Size Matters // By Kim Goodman

To begin, I was a bit unsure whether or not to write this post. I thought that it might come across as being a bit over the top and just a bit of a rant but, I decided to give it a go and share one of my absolute pet hates when it comes to buying outdoor clothing.

I view the outdoor clothing that I need for work as an investment. Yes, some of these items tend to be a bit pricey, but I try to buy kit that will stand the tests of time and is fit for its purpose. My problem is the sizing and styling of women’s clothes.

I am a curvy size 16. That’s my shape and size, and I’m fine with it. What I’m not fine with is how some companies seem to produce clothes without understanding that women come in ALL shapes and sizes. My reason for this post is the result of my experience when I went to buy a new waterproof coat. Living and working in Wales, a good, solid, functional waterproof coat is an essential piece of kit.

A Wasted Afternoon

At my local specialist outdoor shop I enlisted some help and advice from the shop assistant to get the best possible piece of kit needed. The first one in my size would not even zip up. I was able to put the zip together, but that was as far as it went. The second one zipped up, but only up just under my chest area. (Not a good idea, or a good look, for a waterproof coat). Off came this one and, knowing that this was fast becoming the usual routine, I started to get slightly dismayed.

For my next attempt, I decided to go up a size, I just wanted a coat to keep me warm and dry. Guess what? The next coat – a size 18 – wouldn’t zip up either. I knew I couldn’t possibly have put on that much weight on as my old cosy (if worn out) coat, which I had on in the shop at the time, is a size 16 along with all of my other usual clothes. After trying on 6 different coats, each with similar problems, the friendly shop assistant suggested that I try on some men’s jackets! I HAD to be polite, it clearly isn’t her fault, but inside my head an angry voice was shouting, “Are you having a laugh”! I don’t know what I was hoping for but, come on, is wearing men’s clothing the only solution!

Size 16 is my shape and size and I’m fine with it. I just wanted a coat to keep me warm and dry.

The problem with having to buy men’s jackets, if you’re a woman, is that they’re simply not designed for women. The length in the arm is longer. The shape of the hip area is generally bigger in mens jackets, which leads to a baggy and puffy look. While functionality is acheived, feminity is obviously clearly not present. Overall, many women find themselves compromising in so many requirements, just to buy an essential piece of kit that, let’s be honest, is going to cost a fair bit of money.

I really wasn’t happy, standing in front of a full length mirror wearing a men’s XL coat, and looking like I was wearing a very expensive coal-sack!

I really wasn’t going to spend over £100 on something that didn’t fit correctly and made me feel unhappy so when the shop assistant told me that new stock was arriving the following week, I told her I’ll wait to next week, thanked her for her help and left the shop, feeling deflated. A wasted afternoon, no coat for me but, more than that, I was generally fed up with the same old routine when trying to buy kit.

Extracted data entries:
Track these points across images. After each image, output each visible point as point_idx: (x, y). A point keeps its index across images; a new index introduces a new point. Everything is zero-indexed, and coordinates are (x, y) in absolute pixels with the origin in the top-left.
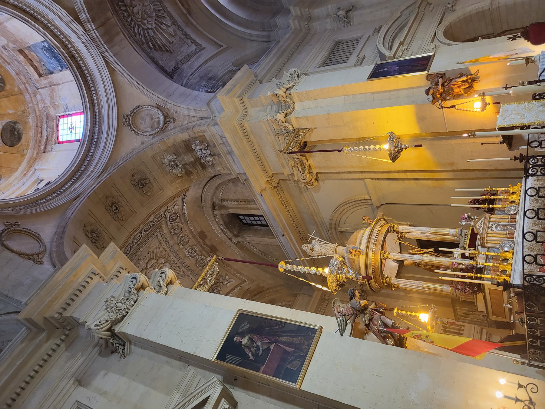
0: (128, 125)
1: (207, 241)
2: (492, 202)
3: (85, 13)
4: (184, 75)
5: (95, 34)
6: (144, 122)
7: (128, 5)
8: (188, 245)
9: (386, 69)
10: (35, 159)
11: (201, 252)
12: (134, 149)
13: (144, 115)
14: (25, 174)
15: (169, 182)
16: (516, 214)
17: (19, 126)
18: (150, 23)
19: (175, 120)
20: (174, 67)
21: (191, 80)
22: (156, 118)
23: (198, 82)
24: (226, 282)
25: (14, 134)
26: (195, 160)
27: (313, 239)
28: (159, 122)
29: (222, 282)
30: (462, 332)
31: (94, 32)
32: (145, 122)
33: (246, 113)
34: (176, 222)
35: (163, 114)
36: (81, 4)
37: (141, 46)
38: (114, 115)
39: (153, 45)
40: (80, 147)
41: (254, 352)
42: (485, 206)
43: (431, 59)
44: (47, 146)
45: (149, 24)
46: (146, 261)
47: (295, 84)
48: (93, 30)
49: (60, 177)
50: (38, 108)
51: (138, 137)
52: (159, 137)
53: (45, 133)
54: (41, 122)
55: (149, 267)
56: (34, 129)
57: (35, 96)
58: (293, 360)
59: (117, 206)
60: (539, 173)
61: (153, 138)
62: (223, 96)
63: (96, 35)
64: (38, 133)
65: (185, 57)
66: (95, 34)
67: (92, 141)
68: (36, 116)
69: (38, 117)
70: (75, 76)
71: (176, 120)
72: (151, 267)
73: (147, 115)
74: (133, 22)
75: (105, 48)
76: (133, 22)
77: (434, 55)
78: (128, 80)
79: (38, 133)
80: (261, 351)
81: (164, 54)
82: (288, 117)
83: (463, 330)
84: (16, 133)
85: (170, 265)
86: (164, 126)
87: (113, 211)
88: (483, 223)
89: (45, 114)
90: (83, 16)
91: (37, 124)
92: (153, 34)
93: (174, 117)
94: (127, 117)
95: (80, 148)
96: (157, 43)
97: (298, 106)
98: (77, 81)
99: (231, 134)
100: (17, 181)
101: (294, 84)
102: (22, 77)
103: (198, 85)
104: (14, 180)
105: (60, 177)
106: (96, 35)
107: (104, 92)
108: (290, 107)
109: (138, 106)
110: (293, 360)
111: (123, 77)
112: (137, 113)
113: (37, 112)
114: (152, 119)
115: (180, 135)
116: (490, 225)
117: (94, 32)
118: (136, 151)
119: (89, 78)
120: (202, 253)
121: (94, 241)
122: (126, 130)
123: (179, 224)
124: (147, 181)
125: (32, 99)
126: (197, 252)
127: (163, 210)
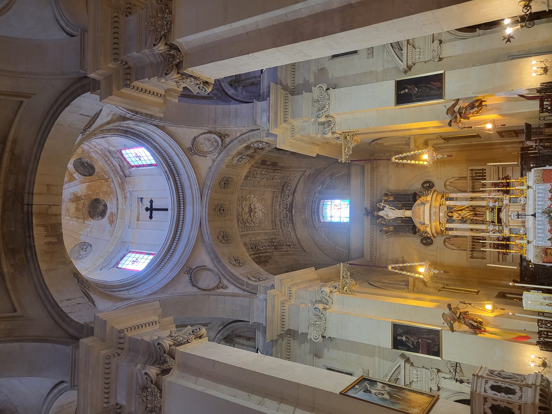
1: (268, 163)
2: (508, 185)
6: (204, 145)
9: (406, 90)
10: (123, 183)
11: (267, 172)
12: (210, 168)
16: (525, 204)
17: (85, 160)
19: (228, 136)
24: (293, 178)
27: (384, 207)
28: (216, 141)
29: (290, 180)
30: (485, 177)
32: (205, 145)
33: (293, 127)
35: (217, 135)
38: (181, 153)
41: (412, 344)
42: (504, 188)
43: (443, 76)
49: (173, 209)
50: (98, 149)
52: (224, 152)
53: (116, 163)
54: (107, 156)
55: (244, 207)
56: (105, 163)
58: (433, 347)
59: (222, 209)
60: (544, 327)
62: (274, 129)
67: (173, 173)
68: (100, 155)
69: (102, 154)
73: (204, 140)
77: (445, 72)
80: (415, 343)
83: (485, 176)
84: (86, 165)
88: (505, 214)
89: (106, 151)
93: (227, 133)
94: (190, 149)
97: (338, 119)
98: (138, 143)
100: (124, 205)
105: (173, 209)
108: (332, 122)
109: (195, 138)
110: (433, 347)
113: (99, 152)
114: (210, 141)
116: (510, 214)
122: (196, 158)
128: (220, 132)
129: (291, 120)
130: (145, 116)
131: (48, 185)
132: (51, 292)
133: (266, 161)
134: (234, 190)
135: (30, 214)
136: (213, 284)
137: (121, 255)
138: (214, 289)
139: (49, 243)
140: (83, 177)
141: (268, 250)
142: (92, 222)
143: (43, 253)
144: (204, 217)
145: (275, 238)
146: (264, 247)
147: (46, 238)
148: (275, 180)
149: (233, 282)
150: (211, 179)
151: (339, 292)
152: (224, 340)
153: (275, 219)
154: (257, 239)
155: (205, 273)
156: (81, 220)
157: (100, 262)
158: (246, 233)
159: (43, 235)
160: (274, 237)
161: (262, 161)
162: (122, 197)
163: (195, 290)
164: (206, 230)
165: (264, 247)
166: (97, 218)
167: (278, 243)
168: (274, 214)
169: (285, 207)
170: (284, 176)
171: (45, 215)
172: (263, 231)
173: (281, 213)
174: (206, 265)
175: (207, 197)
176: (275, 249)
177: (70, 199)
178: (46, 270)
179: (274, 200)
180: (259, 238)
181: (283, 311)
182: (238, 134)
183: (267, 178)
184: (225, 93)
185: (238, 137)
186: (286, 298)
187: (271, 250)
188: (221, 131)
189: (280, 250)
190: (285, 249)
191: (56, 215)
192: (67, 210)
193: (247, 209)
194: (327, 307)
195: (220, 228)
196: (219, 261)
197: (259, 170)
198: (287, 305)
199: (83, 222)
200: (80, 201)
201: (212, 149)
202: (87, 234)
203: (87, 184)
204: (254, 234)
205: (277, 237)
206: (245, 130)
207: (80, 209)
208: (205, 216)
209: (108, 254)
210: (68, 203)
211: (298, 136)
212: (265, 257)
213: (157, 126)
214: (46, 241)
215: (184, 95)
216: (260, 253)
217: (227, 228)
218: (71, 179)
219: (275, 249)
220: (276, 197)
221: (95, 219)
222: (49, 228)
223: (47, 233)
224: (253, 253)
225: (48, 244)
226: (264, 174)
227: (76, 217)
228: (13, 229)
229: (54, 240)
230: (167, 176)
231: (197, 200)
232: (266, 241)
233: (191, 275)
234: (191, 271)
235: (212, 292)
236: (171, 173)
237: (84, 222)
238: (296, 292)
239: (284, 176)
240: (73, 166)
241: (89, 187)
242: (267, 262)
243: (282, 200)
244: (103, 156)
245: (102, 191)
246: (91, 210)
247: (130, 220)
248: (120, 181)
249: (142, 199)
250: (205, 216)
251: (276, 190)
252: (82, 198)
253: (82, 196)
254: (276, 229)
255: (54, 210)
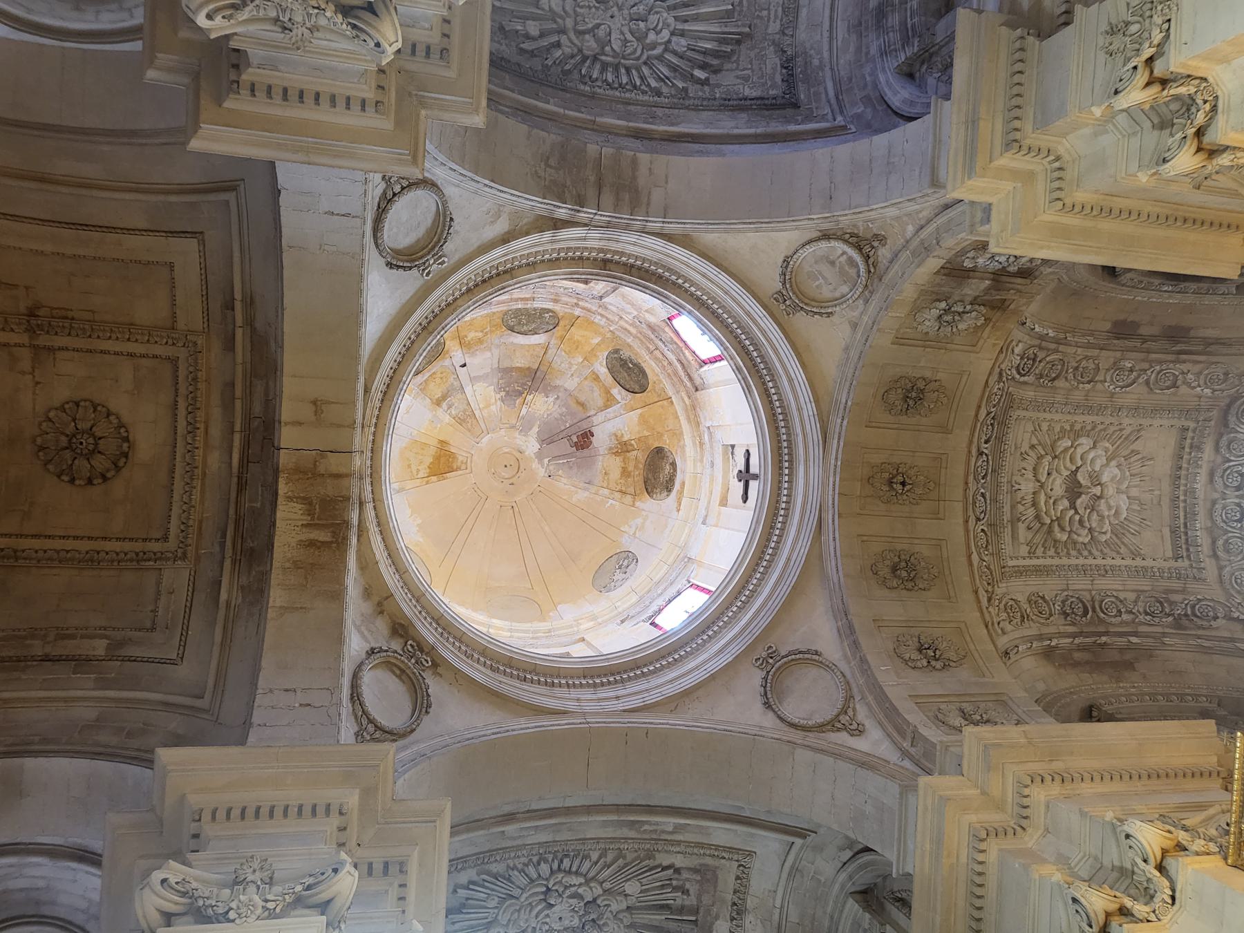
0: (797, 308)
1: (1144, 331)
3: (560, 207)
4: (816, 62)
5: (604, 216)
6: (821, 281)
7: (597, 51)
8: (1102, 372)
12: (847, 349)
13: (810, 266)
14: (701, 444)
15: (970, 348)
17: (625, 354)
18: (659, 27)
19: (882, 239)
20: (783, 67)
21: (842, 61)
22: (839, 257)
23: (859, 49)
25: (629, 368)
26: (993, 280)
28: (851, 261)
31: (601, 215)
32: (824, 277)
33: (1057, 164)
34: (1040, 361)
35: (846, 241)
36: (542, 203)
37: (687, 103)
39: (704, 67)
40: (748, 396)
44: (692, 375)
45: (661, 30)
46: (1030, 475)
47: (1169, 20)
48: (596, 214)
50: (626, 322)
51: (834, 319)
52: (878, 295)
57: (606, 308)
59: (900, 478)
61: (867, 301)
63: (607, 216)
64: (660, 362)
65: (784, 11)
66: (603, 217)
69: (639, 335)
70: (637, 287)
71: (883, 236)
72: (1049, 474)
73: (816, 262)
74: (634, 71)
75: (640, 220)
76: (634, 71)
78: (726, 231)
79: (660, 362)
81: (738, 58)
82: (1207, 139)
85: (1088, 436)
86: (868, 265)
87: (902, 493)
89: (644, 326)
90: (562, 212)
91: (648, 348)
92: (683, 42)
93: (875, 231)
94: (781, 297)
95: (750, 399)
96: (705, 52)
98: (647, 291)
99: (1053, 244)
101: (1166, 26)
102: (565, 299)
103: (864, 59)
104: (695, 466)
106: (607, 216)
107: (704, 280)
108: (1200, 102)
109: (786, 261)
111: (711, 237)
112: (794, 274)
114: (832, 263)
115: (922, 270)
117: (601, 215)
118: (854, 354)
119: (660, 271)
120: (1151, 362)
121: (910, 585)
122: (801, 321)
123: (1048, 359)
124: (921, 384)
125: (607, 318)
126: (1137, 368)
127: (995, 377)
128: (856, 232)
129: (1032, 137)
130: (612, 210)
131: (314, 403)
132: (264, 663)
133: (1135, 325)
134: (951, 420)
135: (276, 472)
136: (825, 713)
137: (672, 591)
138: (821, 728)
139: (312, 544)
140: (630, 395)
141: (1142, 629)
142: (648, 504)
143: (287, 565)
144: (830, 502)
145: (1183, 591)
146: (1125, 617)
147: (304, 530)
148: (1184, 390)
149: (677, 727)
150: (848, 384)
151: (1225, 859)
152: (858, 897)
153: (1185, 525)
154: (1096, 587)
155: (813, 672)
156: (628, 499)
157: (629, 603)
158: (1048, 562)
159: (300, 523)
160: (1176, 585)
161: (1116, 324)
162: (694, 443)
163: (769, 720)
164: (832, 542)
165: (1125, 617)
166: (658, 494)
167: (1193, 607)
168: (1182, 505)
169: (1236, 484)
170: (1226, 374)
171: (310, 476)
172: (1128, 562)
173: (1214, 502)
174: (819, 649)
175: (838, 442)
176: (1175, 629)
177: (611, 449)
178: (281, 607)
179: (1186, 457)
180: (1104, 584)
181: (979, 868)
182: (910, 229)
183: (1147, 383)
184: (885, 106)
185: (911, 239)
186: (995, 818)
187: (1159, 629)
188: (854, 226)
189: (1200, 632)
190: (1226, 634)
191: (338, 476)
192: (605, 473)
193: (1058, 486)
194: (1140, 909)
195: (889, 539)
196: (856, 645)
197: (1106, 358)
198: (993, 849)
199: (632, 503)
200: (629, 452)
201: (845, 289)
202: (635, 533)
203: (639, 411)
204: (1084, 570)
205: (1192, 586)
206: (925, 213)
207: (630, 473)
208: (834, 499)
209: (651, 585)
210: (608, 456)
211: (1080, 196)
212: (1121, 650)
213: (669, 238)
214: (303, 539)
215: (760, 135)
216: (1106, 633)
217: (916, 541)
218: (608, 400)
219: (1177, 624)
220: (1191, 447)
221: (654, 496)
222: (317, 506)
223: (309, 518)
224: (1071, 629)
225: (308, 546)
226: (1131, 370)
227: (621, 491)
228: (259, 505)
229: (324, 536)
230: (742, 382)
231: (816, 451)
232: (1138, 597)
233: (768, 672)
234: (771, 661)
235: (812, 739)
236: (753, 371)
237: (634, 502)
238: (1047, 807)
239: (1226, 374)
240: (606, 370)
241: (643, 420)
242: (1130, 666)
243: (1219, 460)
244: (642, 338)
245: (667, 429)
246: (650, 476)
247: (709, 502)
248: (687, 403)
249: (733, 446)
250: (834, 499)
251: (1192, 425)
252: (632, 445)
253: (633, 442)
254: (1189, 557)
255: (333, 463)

OBJECTIVE:
Copy the post about sizing in women's outdoor clothing from "Size Matters //" to "of women’s clothes.", replacing "outdoor clothing" with "hiking gear" wherever it appears.

FINISHED TASK:
Size Matters // By Kim Goodman

To begin, I was a bit unsure whether or not to write this post. I thought that it might come across as being a bit over the top and just a bit of a rant but, I decided to give it a go and share one of my absolute pet hates when it comes to buying hiking gear.

I view the hiking gear that I need for work as an investment. Yes, some of these items tend to be a bit pricey, but I try to buy kit that will stand the tests of time and is fit for its purpose. My problem is the sizing and styling of women’s clothes.